● Data in this exercise:
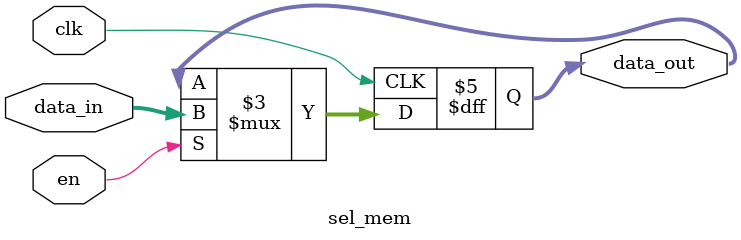
<source format=v>

module sel_mem (
   input wire        clk,
   input wire        en,
   input wire [3:0]  data_in,
   output reg [3:0]  data_out
);

initial data_out = 4'd0;

always @ (posedge clk) begin
   if (en)
      data_out <= data_in;
end
endmodule
</source>
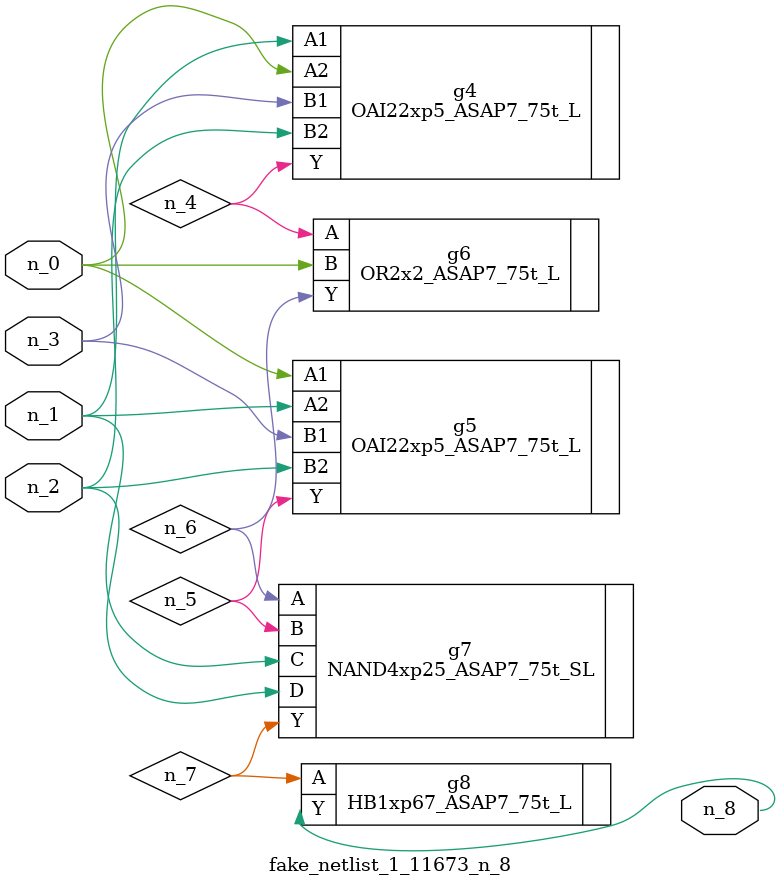
<source format=v>
module fake_netlist_1_11673_n_8 (n_3, n_1, n_2, n_0, n_8);
input n_3;
input n_1;
input n_2;
input n_0;
output n_8;
wire n_6;
wire n_4;
wire n_5;
wire n_7;
OAI22xp5_ASAP7_75t_L g4 ( .A1(n_1), .A2(n_0), .B1(n_3), .B2(n_2), .Y(n_4) );
OAI22xp5_ASAP7_75t_L g5 ( .A1(n_0), .A2(n_1), .B1(n_3), .B2(n_2), .Y(n_5) );
OR2x2_ASAP7_75t_L g6 ( .A(n_4), .B(n_0), .Y(n_6) );
NAND4xp25_ASAP7_75t_SL g7 ( .A(n_6), .B(n_5), .C(n_1), .D(n_2), .Y(n_7) );
HB1xp67_ASAP7_75t_L g8 ( .A(n_7), .Y(n_8) );
endmodule
</source>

● Activity:
Exactly as written, give every entry again, but not the pictures.

● Solution:
<source format=v>

module sel_mem (
   input wire        clk,
   input wire        en,
   input wire [3:0]  data_in,
   output reg [3:0]  data_out
);

initial data_out = 4'd0;

always @ (posedge clk) begin
   if (en)
      data_out <= data_in;
end
endmodule
</source>
<source format=v>
module fake_netlist_1_11673_n_8 (n_3, n_1, n_2, n_0, n_8);
input n_3;
input n_1;
input n_2;
input n_0;
output n_8;
wire n_6;
wire n_4;
wire n_5;
wire n_7;
OAI22xp5_ASAP7_75t_L g4 ( .A1(n_1), .A2(n_0), .B1(n_3), .B2(n_2), .Y(n_4) );
OAI22xp5_ASAP7_75t_L g5 ( .A1(n_0), .A2(n_1), .B1(n_3), .B2(n_2), .Y(n_5) );
OR2x2_ASAP7_75t_L g6 ( .A(n_4), .B(n_0), .Y(n_6) );
NAND4xp25_ASAP7_75t_SL g7 ( .A(n_6), .B(n_5), .C(n_1), .D(n_2), .Y(n_7) );
HB1xp67_ASAP7_75t_L g8 ( .A(n_7), .Y(n_8) );
endmodule
</source>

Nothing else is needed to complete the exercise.